When St. Paul reasoned of "righteousness, temperance, and judgment to come, Felix trembled." Did a heathen judge tremble, and shall a Christian be stupid and unaffected? "Behold, he cometh with clouds! Every eye shall see him!" Your eyes shall see him. You have received the solemn summons this day. What will you do? If wise, you will act like Noah, "who being warned of God of things not seen as yet, moved with fear, builded an ark to the saving of his house." If unwise, you will be like his infidel neighbours, who laughed him
to scorn, and perished in the flood. If ever you would wish, then, to be numbered with the saints, now lay to heart the solemn truths you have heard. Retire a little from the bustle of the world, and from the company of the gay. Endeavour to realize the important scene. O think of the tremendous day, and the miserable state of poor Christless sinners. "Those who are then found Christless, will also be speechless, helpless, and hopeless! How will their heads hang down, and their knees knock together! O what pale faces, quivering lips, and fainting hearts! O dreadful day, when the earth shall be trembling, the stars falling, the trumpet sounding, the dead rising, the elements melting, and the world on fire!"
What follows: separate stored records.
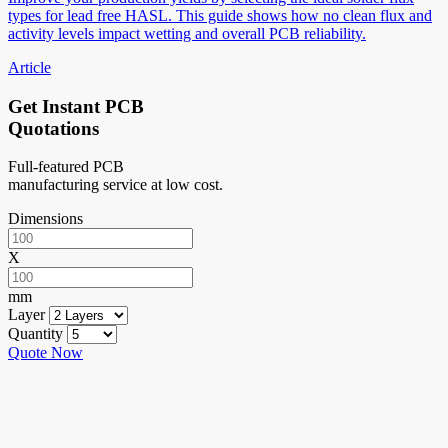
types for lead free HASL. This guide shows how no clean flux and
activity levels impact wetting and overall PCB reliability.
Article
Get Instant PCB
Quotations
Full-featured PCB
manufacturing service at low cost.
Dimensions
X
mm
Layer
Quantity
Quote Now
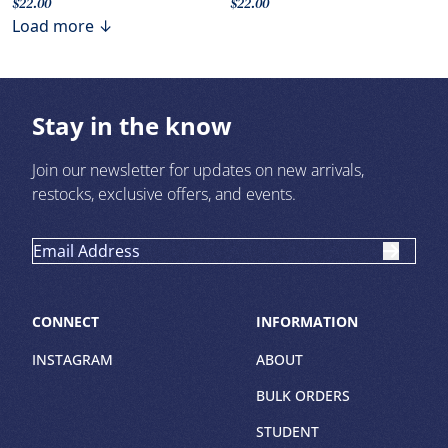
$22.00
$22.00
Load more ↓
Stay in the know
Join our newsletter for updates on new arrivals,
restocks, exclusive offers, and events.
CONNECT
INFORMATION
INSTAGRAM
ABOUT
BULK ORDERS
STUDENT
This scene, so tremendous to a sinner, will be the most happy and joyful that ever was known to the humble believer in Jesus. The second coming of Christ is spoken of in Scripture as a most desirable event; and true Christians are described as "loving his appearance," and saying, "Come, Lord Jesus, come quickly." And would you not wish to call this great and glorious Judge your friend, and to be owned by him at the great day? Well, then, know, my friends, that he is now set before you in the Gospel, as an all-sufficient and most gracious Saviour. He is now as gracious as he will then be glorious. Why should you keep at a distance from him? His blood can cleanse you from all your past sins, though deeply dyed as scarlet and crimson. He came to seek and save sinners such as you. Look then to him and be saved. Come but to him, he will not cast you out; believe in him, and he will be your friend. Your first business in religion is to fly to your Saviour's arms, and find salvation in his blood. He will then give you his Holy Spirit to soften your heart, subdue your iniquities, and enable you to bring forth those works of love, which he will graciously own and reward in the great day.
Let the thoughts of "appointed death and judgment" be duly improved by the believer. "Seeing then that all these things shall be dissolved, what manner of persons ought we to be in all holy conversation and godliness: looking for, and hastening unto the coming of the day of God?" What watchfulness, what seriousness, become us! Let us be concerned to be always ready; daily walking humbly and closely with God; sitting loose to all created objects, from which death may so suddenly separate us; and having our affections placed on heavenly things, to which death will so readily transmit us. Look on death as a disarmed foe; a serpent which may hiss, but cannot sting. Look on judgment as a most desirable event; when soul and body being reunited, and made perfect in holiness, the believer shall be openly acknowledged, and for ever made happy in the full enjoyment of Christ to all eternity. Blessed be God, for Jesus Christ!